Я не могу его бросить. Он приносит столько хлопот… и столько нежности.
Я не могу оставить его одного надолго. Не потому что он нахулиганит или устроит беспорядок — просто он слишком грустит. Грустит так сильно, что либо отказывается от еды, либо начинает рыть ямы у забора, будто хочет прорыть туннель ко мне. А когда яма становится достаточно глубокой, чтобы спрятать сокровища, он закапывает туда мои вещи — тапки, зарядку, очки — и сторожит, как будто это самое дорогое, что у него есть.
У него эпилепсия. С рождения. Он живёт с этим всю жизнь. И я вместе с ним. Уже десять лет каждое утро и вечер даю ему таблетки. Нет, он их не любит. Ни в каком виде. Ни в фарше, ни в колбасе, ни даже в самом вкусном кусочке. Поэтому мне приходится садиться рядом, брать его морду в руки, класть таблетку на корень языка и ждать, пока он проглотит. Он смотрит на меня понимающе, будто соглашается, но потом, сделав вид, что всё в порядке, уходит в другую комнату и незаметно выплёвывает таблетку под диван. Возвращается с виноватым взглядом: прости, опять не получилось.
Во время приступов он тянется лизнуть мне руку, словно хочет сказать: «Извини, что не могу тебя защитить». Я вижу, как он старается, как борется со своим телом, как хочет оставаться сильным в моих глазах — и сердце сжимает.
Он ворчит, почти неслышно, если кто-то из домашних повышает на меня голос. Его преданность не знает границ. А если я валюсь с ног после смены, он ложится рядом и не отходит, даже когда зовут на улицу.

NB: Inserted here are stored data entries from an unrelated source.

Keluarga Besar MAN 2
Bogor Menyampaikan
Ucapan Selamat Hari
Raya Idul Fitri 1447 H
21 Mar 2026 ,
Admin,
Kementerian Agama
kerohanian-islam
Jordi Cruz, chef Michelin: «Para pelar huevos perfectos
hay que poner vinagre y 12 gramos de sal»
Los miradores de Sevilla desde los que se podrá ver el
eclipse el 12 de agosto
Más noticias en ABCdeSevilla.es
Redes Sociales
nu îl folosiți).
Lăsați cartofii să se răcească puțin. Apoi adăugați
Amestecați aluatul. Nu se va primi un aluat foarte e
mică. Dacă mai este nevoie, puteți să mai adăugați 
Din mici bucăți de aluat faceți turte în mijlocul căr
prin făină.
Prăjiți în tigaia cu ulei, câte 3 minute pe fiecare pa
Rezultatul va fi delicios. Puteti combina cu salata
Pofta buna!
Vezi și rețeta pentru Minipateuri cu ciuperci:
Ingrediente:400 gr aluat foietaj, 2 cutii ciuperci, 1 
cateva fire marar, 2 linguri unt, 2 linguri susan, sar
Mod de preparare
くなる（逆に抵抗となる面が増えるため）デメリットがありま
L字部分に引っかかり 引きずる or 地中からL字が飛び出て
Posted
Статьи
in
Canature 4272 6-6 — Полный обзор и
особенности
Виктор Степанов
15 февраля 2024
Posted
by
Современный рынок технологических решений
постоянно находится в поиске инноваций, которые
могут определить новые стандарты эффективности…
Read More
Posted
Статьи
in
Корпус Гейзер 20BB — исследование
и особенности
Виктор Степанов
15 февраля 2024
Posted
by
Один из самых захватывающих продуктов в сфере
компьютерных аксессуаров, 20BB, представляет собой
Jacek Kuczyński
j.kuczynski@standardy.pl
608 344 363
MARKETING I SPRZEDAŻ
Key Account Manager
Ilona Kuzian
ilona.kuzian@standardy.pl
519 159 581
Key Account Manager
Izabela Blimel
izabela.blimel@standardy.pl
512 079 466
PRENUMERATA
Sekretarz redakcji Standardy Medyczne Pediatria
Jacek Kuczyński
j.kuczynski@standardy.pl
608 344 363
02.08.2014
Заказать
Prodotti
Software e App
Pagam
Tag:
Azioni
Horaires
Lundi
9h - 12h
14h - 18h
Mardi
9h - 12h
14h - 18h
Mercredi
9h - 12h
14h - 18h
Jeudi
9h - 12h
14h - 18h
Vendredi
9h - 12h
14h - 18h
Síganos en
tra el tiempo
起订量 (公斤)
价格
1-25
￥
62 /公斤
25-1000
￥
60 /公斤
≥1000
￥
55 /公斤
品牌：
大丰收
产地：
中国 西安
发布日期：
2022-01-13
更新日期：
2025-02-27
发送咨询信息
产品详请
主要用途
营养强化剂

Его шерсть везде. Даже после идеальной уборки она появляется в самых неожиданных местах — на кофте, в тарелке, на подушке. Но я уже привыкла. Это его шерсть. Она как напоминание, что он здесь, что я ему нужна.
Он забавно просится на руки. И я бросаю все дела, сажусь на пол, обнимаю его, кладу голову на его спину. Поднять сорок килограммов чистой любви не получится, но прижать к себе — обязательно.
С ним нужно много гулять. Очень много. Даже если я еле стою на ногах, всё равно беру поводок и иду. Потому что он ждёт. Потому что для него это не просто прогулка — это время, когда мы вместе, и этого достаточно.
Он не говорит, не спорит, не даёт советов. Не приносит деньги и не помогает по дому. Не вкручивает лампочки и не рассуждает о политике. Он просто рядом. Молча. С верой, с преданностью, которую не каждый человек способен понять.
Он просто есть. Со своим мокрым носом, добрыми глазами, тяжёлым вздохом, когда я ухожу. И с безудержной радостью, когда возвращаюсь. Его любовь — ни за что. Просто так. Без условий. Без требований.
И когда хочется плакать, когда всё кажется бессмысленным, я смотрю на его морду. Его глаза спрашивают: «Ты в порядке?» — и я понимаю, что не одна. У меня есть он.
«Если подобрать бездомную собаку, накормить и приласкать, она не предаст. Вот в чём разница между собакой и человеком» — когда-то написал Марк Твен. Теперь я точно знаю, о чём он.
Я не могу его оставить. Потому что без него жизнь была бы тише… но и беднее.